## Exercise objective
Character for character, transcribe the entries below, minus the images.

Content starts

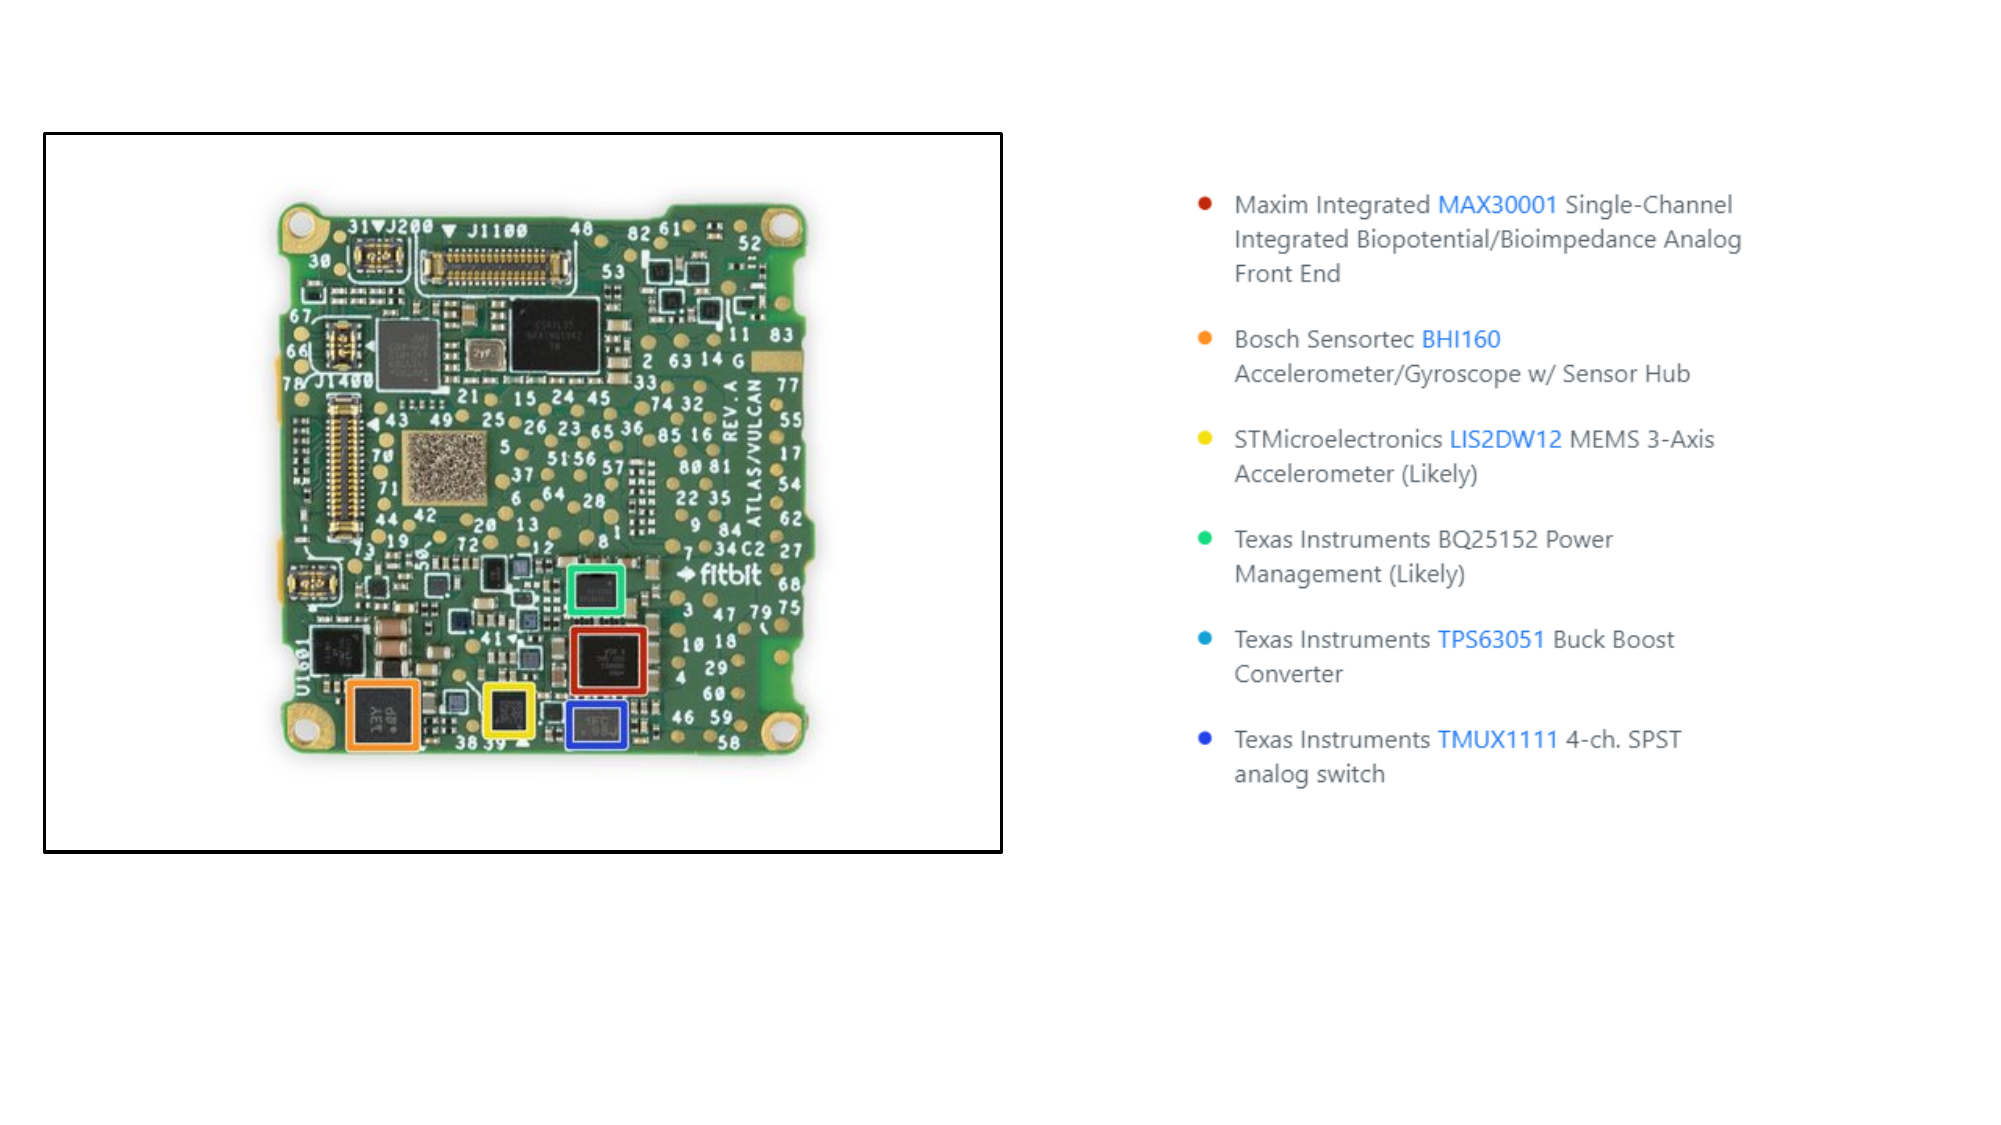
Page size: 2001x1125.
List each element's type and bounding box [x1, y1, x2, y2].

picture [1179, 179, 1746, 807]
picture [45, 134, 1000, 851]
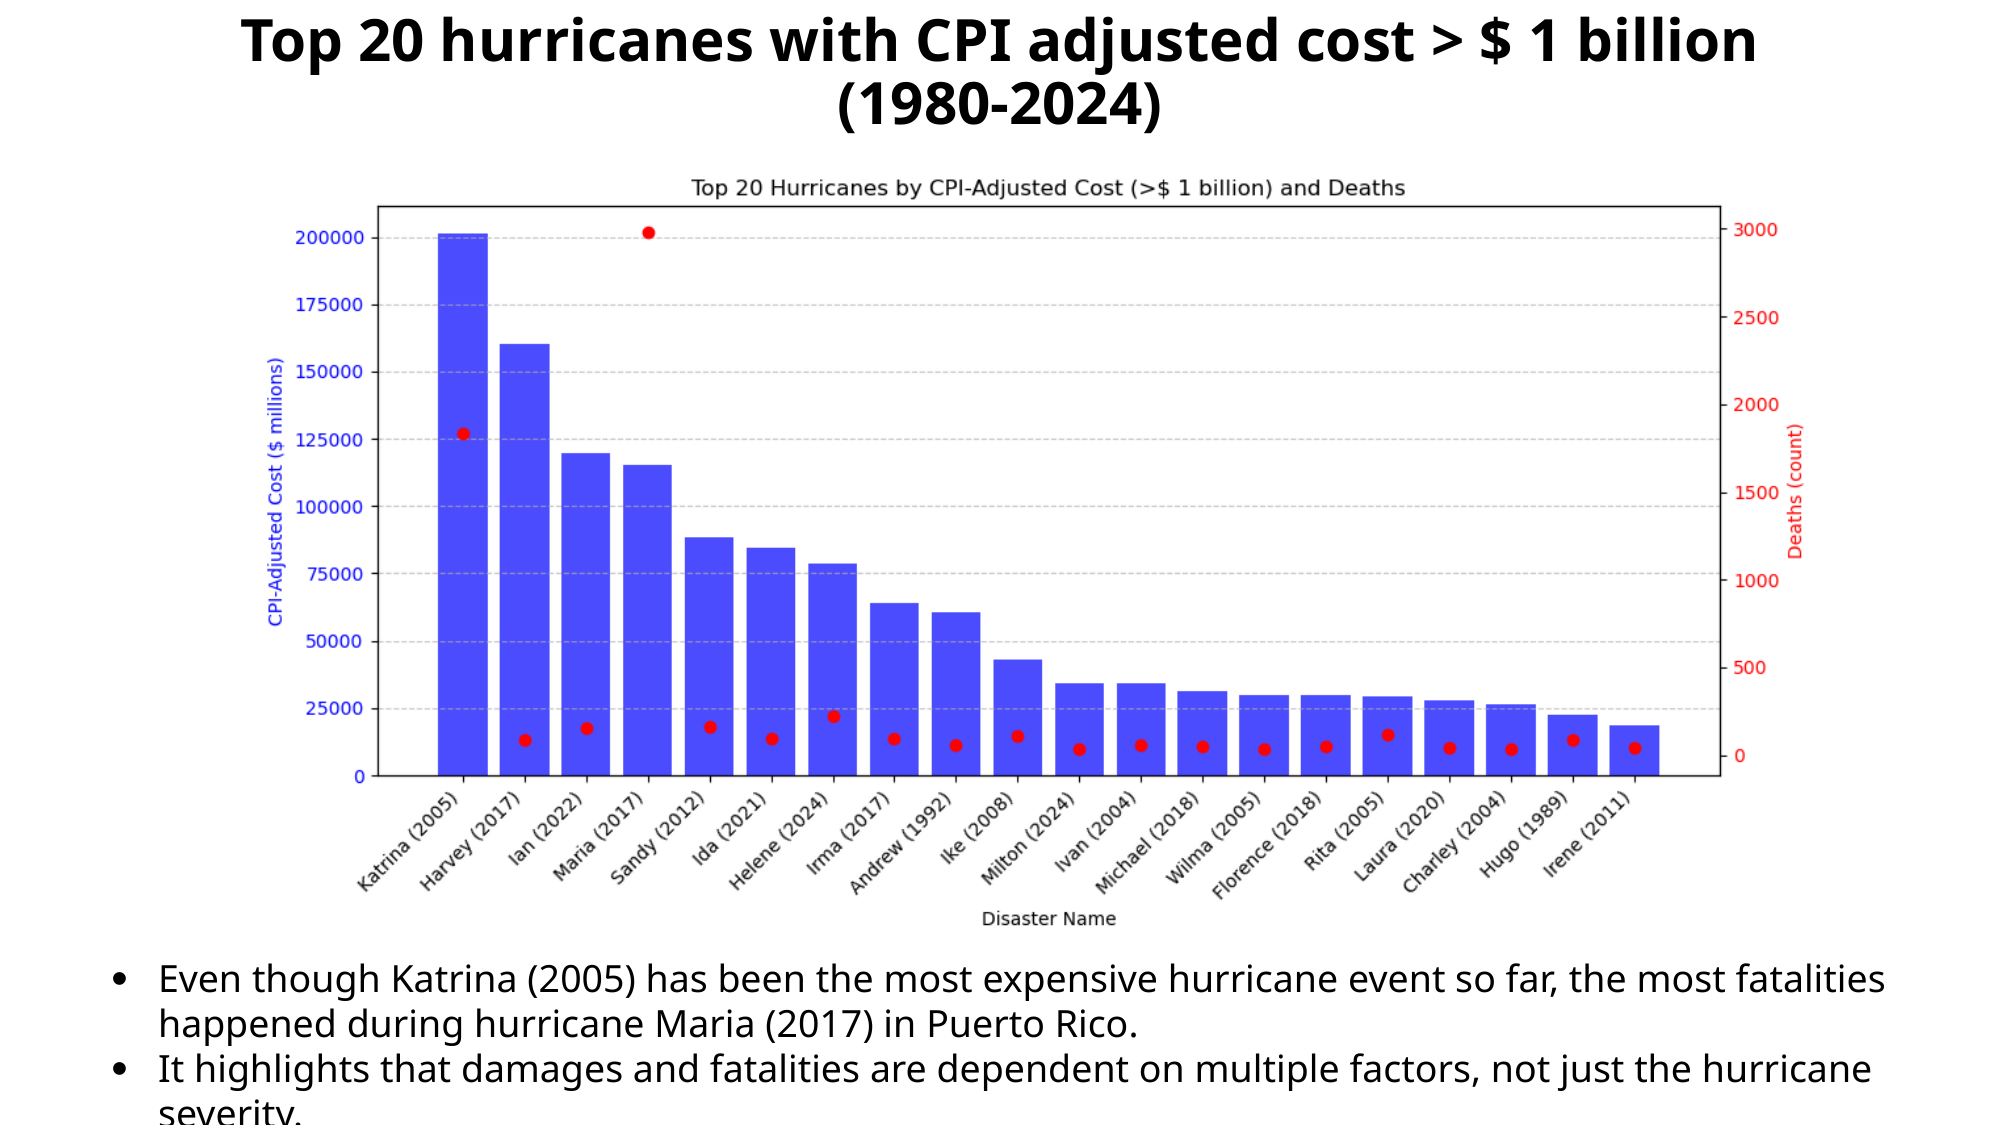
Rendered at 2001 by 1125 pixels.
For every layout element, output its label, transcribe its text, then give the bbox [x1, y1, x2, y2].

Content ends

## Your response
Page size: 2001x1125.
List each element's type and bounding box [x1, y1, x2, y2].

picture [1179, 179, 1746, 807]
picture [45, 134, 1000, 851]
Rendered at 2001 by 1125 pixels.
For every layout element, output its label, transcribe its text, then give the bbox [x1, y1, x2, y2].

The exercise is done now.